2005/9/14, Michael Koch <[EMAIL PROTECTED]>:
> You replace jint (which is garanteed to be 32 bit) with long which dont has 
> this garantee.
> Why dont you just build the native sources that upstream supplies for 64 bit 
> systems?
> That is what I do in the eclipse build works very fine. BTW: My Eclipse 
> packages are ready
> to replace your SWT. When you give me your okay I can imidiately upload it to 
> the archive
> (via some sponsor). I think this would be the easiest solution at all.

I realise that long is not guaranteed to be 32-bit. In fact, that's
the very reason I'm using it, so that on 64-bit platforms it will be
wide enough to cast a pointer to long. The negative consequence of
changing (jint) to (long) is that on 64-bit architectures the pointer
will be cast to a 64-bit long, and then silently cast down to a 32-bit
jint. This second step is potentially lossy on a system that uses
addresses greater than 2^32 (4 GB).

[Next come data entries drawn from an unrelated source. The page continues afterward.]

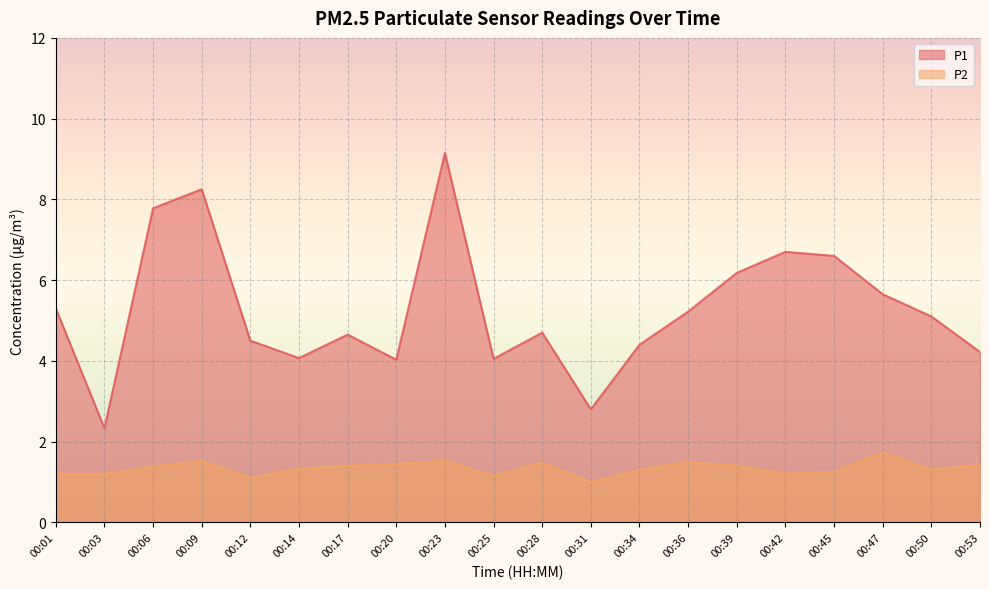

How many series are shown in this chart?

2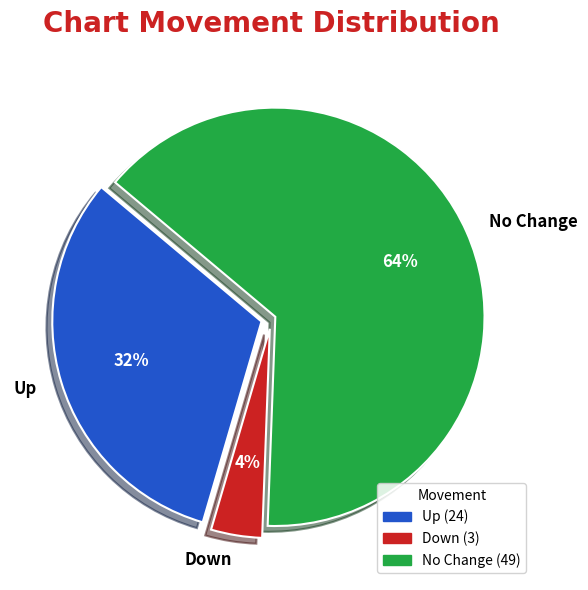

Combined, do No Change and Up account for over 50%?

Yes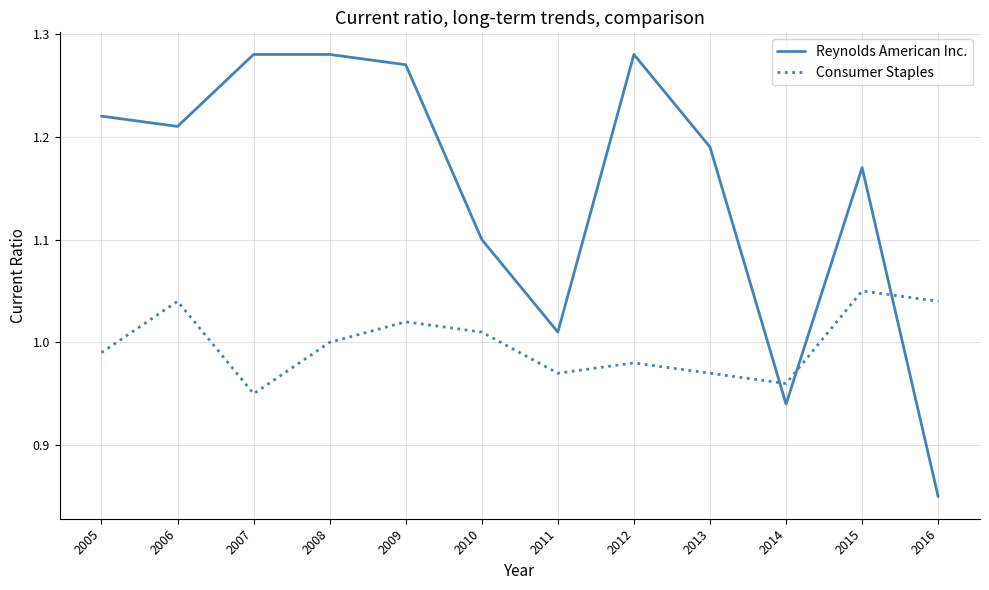

What is the spread (max minus min) of values at 2005?

0.2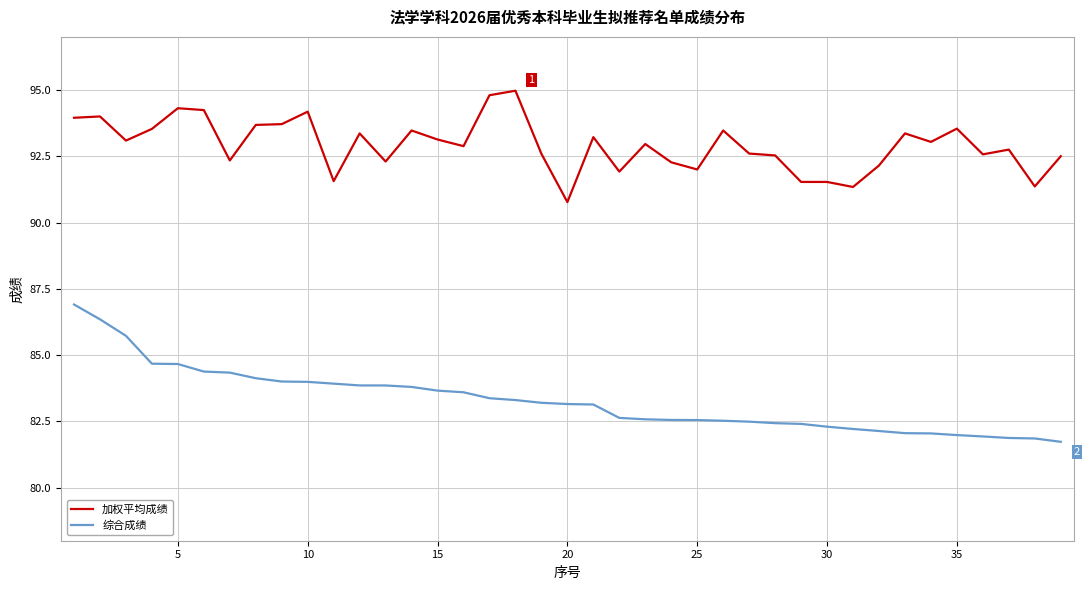

Rank the series by their maximum value, from lowest to highest.

综合成绩, 加权平均成绩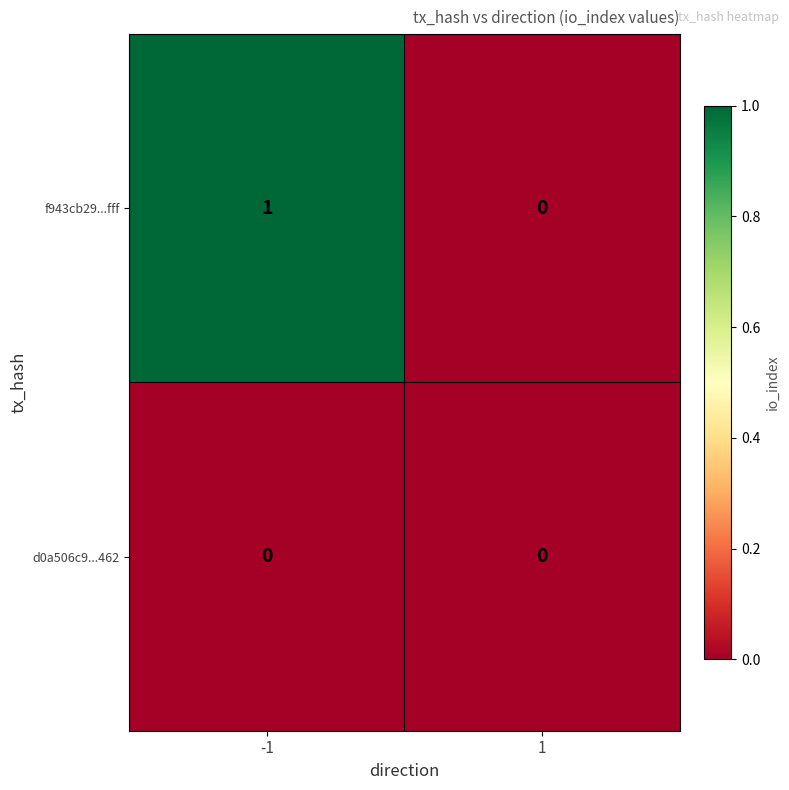

Reading left to right, extract all data points from this chart.

f943cb29...fff: -1=1	1=0
d0a506c9...462: -1=0	1=0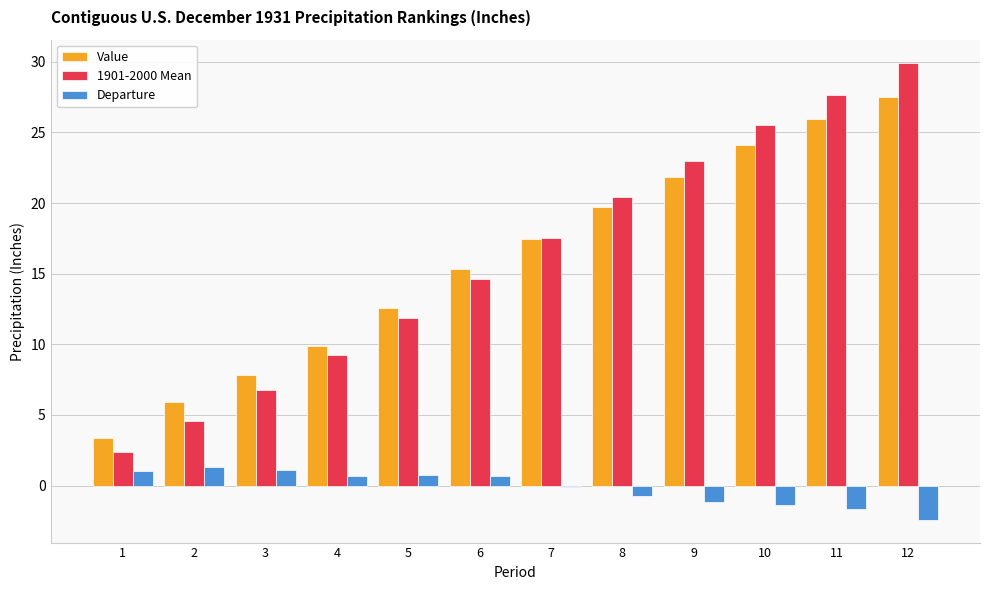

True or false: Value has a value of 0.7 at 1.

False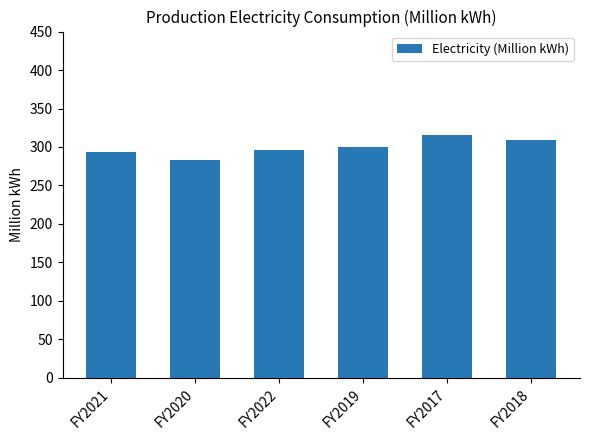

How many data points does each series have?

6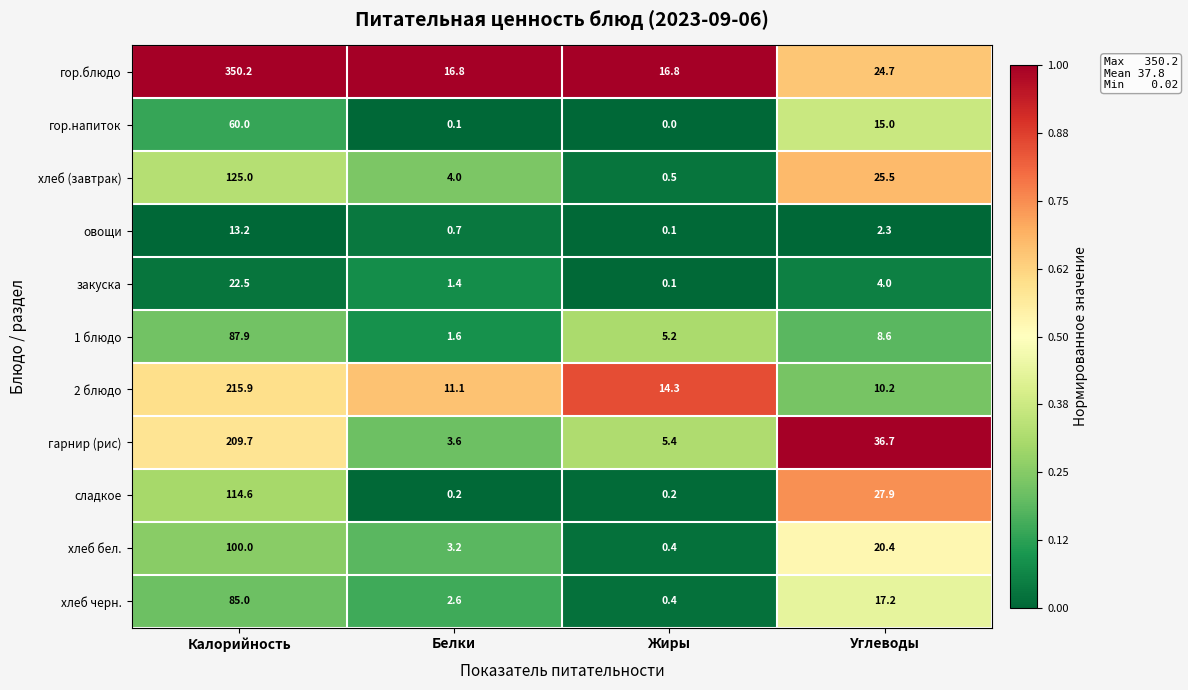

What is the difference between the хлеб (завтрак) values at Жиры and Углеводы?

25.0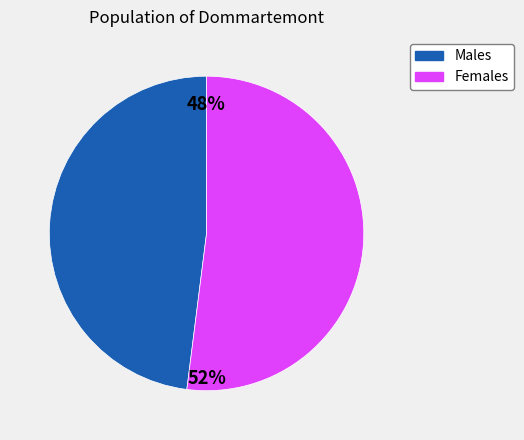

Is there a majority slice in this chart?

Yes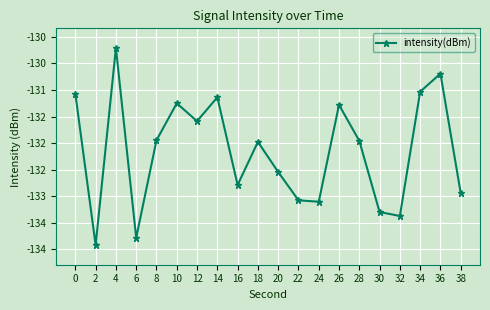

What is the difference between the values at 0 and 20?

1.5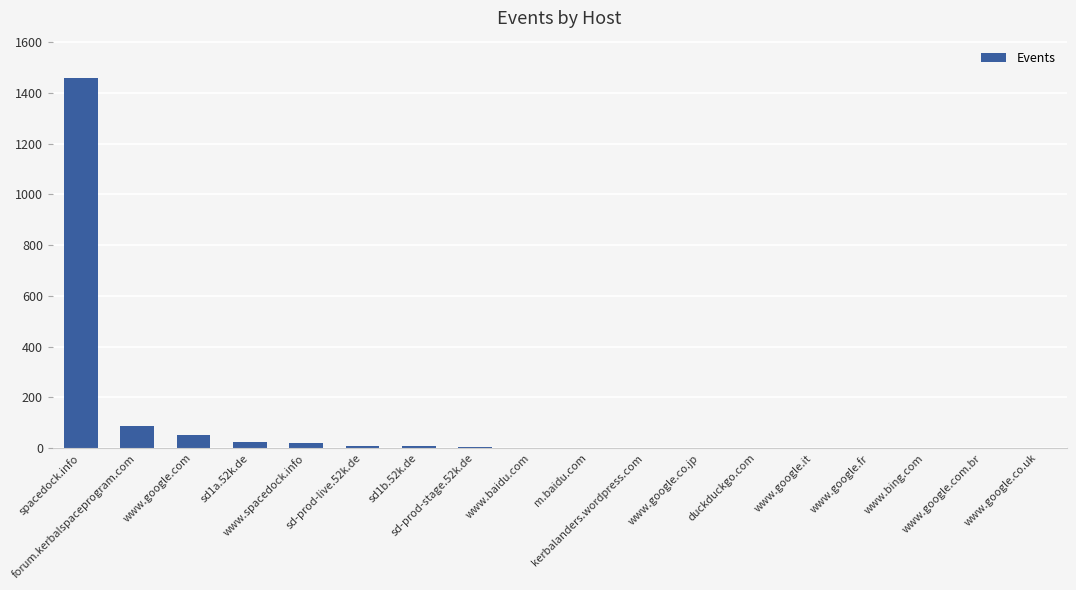

True or false: the data shows 5 at sd-prod-stage.52k.de.

True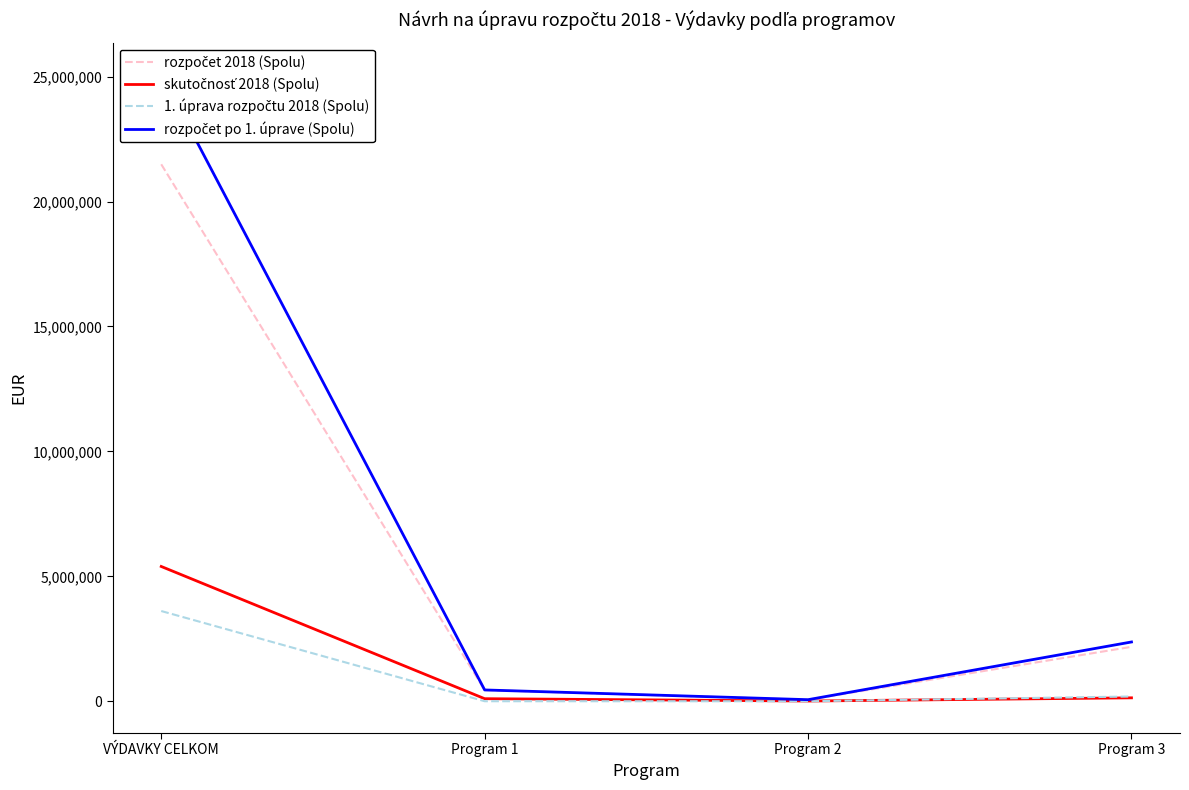

The value of rozpočet 2018 (Spolu) at Program 1 is 451670.0. True or false?

True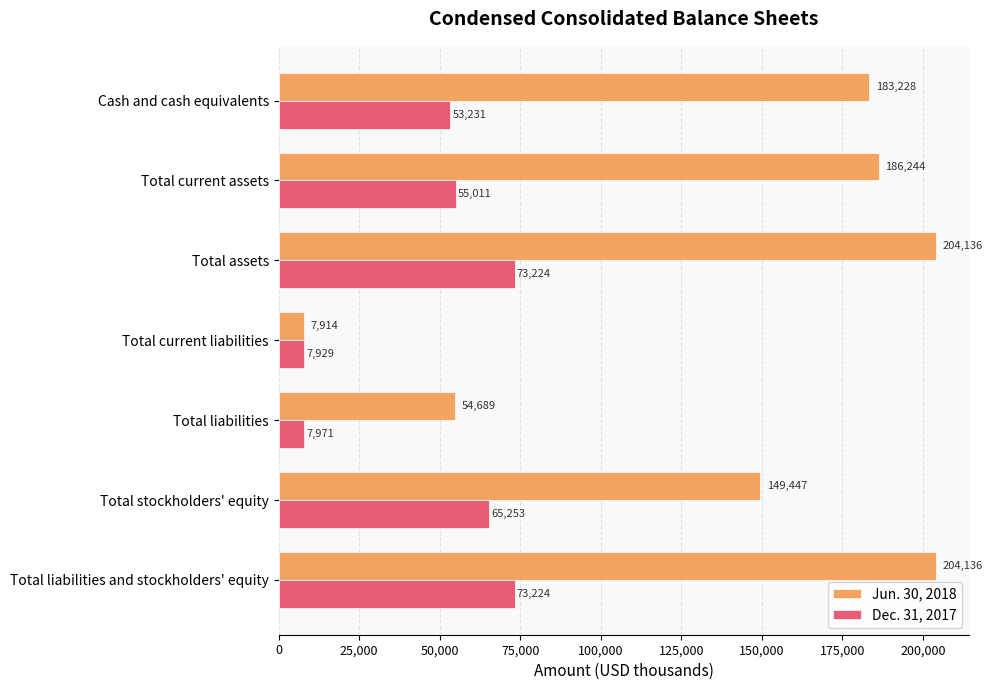

Which series has the largest range (max minus min)?

Jun. 30, 2018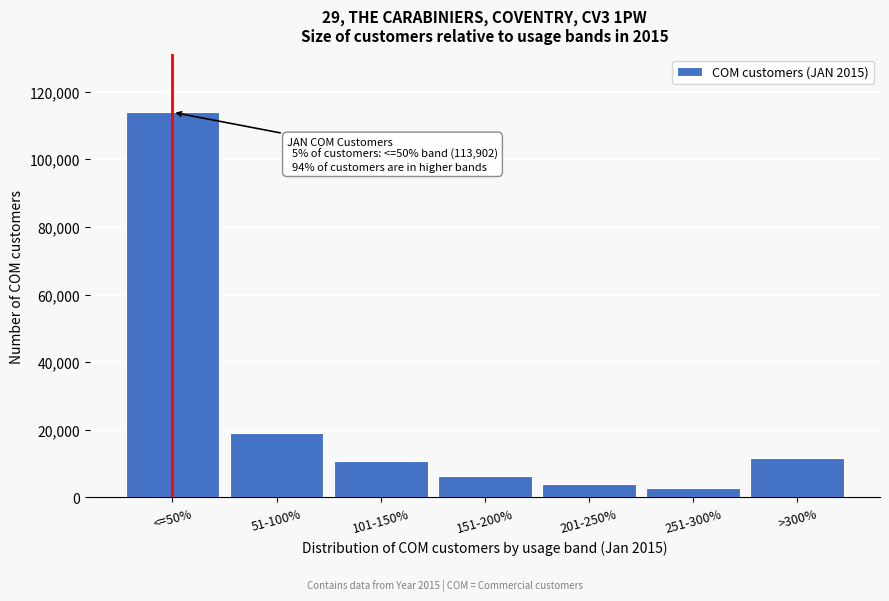

Reading right to left, extract all data points from this chart.

11621	2664	3898	6234	10779	18926	113902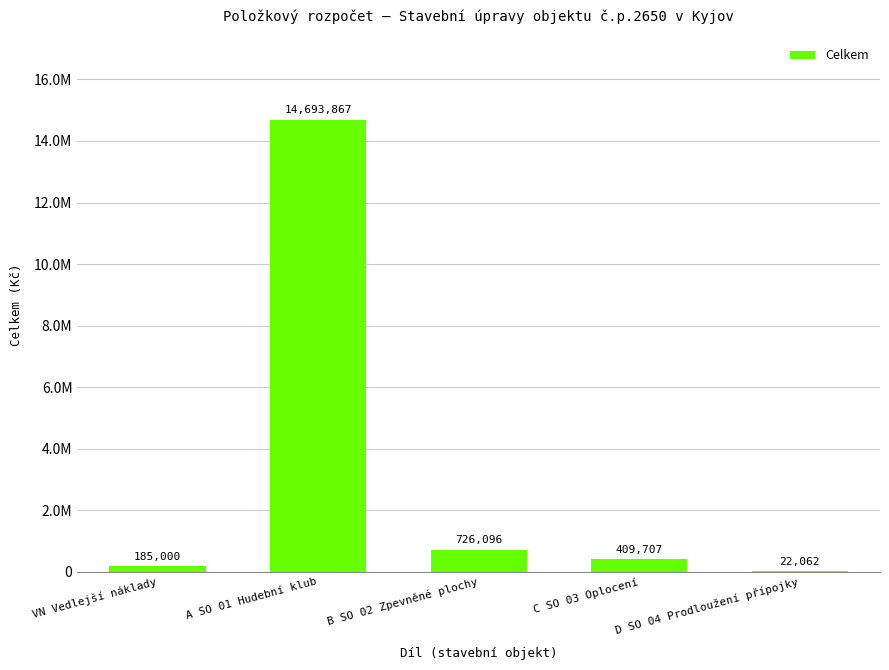

Between A SO 01 Hudební klub and C SO 03 Oplocení, which is larger?

A SO 01 Hudební klub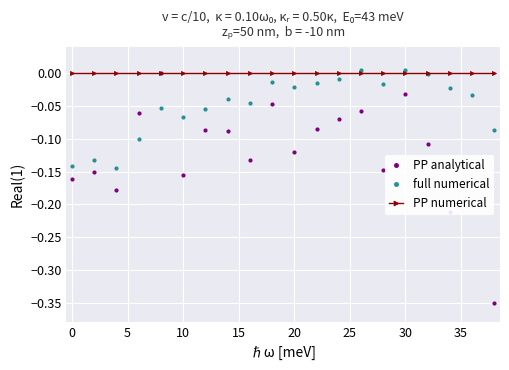

How many intersections are there between PP numerical and full numerical?

4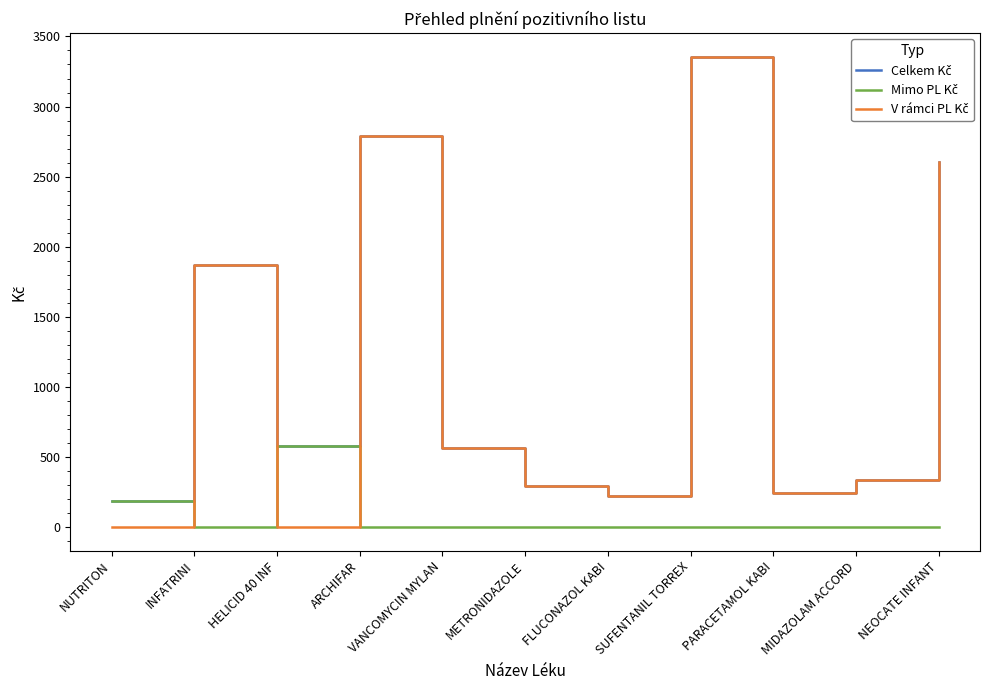

What is the spread (max minus min) of values at ARCHIFAR?

2786.6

Although potentially hazardous,
this is how the package has been behaving with GCC 3 for some time.
So, I don't believe this patch is a regression, but merely returning
the package to status quo.

If it's possible to patch one source tree to work on all
architectures, I prefer that solution to using one source tree per
architecture, which quickly gets out of hand.